The smaller basilica in the Sanctuary of Notre Dame de Lourdes is an artistic marvel, famed for its colorful mosaics and themed chapels.
Step into an explosion of color and artistry in the impressive Basilica of Notre Dame du Rosaire, which is also known as the Rosary Basilica. This Byzantine-styled cathedral is smaller than its two neighbors, but is perhaps more artistically striking. Visit this active place of worship and stay to marvel at the mosaics.
Work began on the basilica in 1883, but it was not consecrated as a place of worship until 1901. It is inspired by the rosary held in the Virgin Mary’s hand when she appeared to St. Bernadette in Lourdes.
Stand outside in the esplanade leading to the church. Two arched ramps frame the church, a design feature said to reflect a motherly embrace drawing people into the church. Look up to see mosaics of Pope Leo XIII and Bishop Schoepfer of Lourdes.
Head inside the church, where the atmosphere is often hushed and reverent. Admire the 19th-century Venetian-style mosaics that decorate the interior of the church. These were designed by celebrated artist Giandomenico Facchina over the course of many years.
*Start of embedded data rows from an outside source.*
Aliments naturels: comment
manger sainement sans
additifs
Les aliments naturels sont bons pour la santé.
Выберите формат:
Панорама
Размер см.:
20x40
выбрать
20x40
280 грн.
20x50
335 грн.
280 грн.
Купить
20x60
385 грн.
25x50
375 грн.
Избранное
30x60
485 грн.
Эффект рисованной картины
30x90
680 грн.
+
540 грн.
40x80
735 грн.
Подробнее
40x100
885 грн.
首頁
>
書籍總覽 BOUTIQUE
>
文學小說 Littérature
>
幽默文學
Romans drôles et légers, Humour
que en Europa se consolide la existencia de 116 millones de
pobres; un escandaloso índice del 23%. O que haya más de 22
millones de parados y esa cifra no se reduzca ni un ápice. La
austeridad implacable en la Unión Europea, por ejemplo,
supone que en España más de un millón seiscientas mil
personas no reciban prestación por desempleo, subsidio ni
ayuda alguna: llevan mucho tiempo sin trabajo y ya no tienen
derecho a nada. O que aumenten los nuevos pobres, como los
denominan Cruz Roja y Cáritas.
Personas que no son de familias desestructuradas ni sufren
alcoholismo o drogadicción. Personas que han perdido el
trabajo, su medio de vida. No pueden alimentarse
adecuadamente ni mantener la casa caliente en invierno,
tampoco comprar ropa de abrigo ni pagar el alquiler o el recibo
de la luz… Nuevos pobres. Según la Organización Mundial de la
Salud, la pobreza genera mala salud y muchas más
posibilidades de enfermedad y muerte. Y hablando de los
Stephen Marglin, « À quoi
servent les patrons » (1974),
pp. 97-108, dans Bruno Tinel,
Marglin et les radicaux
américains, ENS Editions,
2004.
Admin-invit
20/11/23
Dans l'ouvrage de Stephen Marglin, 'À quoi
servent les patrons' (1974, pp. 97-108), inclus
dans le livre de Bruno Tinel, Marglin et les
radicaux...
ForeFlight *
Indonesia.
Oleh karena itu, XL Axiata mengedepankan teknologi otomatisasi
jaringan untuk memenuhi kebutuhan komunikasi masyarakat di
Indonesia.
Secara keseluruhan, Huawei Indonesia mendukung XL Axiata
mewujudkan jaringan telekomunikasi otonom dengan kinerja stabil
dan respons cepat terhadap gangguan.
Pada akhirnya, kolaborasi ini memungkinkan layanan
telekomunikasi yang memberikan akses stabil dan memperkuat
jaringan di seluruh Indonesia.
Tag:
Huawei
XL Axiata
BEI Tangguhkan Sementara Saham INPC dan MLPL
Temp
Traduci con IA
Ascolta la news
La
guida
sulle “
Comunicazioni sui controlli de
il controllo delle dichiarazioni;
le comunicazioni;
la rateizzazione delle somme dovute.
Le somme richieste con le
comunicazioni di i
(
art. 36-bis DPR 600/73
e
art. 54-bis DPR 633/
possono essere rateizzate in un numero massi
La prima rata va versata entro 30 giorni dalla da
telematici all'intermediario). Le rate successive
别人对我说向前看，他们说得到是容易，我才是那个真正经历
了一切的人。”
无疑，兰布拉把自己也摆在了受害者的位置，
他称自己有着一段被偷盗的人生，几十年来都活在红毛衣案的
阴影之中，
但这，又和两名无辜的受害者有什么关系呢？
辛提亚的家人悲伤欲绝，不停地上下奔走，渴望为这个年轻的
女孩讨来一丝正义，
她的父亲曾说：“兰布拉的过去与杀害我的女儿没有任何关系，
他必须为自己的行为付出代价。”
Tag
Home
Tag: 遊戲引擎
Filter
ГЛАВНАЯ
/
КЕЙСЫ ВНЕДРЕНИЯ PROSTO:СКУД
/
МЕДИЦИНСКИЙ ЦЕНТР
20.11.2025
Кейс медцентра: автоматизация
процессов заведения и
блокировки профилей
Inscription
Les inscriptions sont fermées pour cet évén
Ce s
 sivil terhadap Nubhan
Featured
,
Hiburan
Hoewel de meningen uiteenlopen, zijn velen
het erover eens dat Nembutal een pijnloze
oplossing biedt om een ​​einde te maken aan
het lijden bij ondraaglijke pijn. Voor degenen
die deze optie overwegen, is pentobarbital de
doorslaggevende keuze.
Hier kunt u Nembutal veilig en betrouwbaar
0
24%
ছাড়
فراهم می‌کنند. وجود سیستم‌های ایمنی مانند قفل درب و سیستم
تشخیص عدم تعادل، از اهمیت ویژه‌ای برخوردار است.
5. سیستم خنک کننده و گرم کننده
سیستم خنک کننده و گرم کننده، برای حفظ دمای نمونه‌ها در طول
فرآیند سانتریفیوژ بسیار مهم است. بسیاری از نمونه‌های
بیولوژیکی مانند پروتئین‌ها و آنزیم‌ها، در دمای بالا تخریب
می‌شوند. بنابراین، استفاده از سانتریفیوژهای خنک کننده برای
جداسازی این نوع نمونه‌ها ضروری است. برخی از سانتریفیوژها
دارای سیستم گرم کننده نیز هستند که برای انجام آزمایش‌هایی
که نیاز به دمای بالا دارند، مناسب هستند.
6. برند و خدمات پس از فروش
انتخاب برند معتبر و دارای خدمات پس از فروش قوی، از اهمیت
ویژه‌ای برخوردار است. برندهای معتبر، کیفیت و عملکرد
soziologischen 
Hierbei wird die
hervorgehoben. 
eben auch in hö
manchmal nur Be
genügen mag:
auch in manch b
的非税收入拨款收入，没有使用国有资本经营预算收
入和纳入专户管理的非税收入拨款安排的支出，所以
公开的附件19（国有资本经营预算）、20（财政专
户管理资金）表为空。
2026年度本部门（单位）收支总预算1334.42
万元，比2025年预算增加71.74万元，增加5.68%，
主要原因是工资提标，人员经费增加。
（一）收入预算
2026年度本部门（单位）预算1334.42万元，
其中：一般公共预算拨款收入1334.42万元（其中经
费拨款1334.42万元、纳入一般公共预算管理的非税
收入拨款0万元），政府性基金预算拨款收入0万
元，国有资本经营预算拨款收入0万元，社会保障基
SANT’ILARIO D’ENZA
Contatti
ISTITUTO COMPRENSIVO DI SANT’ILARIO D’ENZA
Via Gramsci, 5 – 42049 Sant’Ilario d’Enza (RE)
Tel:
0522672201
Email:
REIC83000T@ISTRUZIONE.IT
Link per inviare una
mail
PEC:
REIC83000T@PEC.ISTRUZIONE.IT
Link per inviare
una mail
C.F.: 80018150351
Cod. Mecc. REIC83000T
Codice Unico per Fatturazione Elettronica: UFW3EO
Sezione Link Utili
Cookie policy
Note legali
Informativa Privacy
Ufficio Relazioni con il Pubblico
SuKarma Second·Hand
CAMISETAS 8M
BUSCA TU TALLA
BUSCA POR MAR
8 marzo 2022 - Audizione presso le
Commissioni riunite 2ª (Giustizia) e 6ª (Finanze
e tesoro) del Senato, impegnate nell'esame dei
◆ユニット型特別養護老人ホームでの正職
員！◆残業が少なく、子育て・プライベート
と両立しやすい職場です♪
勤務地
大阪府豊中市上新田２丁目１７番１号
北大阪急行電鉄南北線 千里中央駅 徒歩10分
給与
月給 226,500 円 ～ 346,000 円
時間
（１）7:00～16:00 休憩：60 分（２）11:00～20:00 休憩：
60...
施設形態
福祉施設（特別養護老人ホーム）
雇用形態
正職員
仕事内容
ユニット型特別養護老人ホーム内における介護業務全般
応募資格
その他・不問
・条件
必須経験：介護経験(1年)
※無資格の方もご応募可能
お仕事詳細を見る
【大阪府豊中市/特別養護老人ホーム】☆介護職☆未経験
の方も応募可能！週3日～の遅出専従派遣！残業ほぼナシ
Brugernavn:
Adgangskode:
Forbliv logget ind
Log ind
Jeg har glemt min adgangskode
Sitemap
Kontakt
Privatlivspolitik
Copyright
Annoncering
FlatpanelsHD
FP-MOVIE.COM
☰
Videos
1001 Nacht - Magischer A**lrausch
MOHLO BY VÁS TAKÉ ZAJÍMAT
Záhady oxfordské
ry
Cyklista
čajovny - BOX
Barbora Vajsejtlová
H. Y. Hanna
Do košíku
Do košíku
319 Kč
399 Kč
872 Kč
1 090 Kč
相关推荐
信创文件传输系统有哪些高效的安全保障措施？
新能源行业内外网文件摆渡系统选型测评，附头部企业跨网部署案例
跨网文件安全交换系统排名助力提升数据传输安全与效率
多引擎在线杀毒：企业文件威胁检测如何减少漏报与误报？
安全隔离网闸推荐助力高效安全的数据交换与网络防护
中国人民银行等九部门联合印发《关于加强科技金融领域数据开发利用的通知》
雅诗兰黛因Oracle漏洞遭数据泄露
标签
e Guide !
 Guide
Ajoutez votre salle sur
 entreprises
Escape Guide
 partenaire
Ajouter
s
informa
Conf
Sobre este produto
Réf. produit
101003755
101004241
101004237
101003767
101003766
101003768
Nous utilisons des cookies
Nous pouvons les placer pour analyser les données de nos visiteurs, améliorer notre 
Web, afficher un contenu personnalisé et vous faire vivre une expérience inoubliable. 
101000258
The altar is overlooked by an image of Mary surrounded by golden cherubs, while the images beneath it depict the stations of the cross.
Step into the 15 side chapels to see further artwork. Each chapel is designed to represent an element of theology that is reflected in the rosary prayers.
Descend into the crypt, which is older than the rest of the basilica and was once visited by St. Bernadette. Look for an elegant sculpture of Mary holding the infant Christ above the altar, created by Fabisch.
The Rosary Basilica is located in the religious heart of the town, the Sanctuary of Notre Dame de Lourdes. Find it in between the Basilica of St. Pius X and the Basilica of Notre Dame de l’Immaculée-Conception. Walk to the church from the town’s train station in about 20 minutes and enter the church on any day for free. Car parking is available to the south of the sanctuary.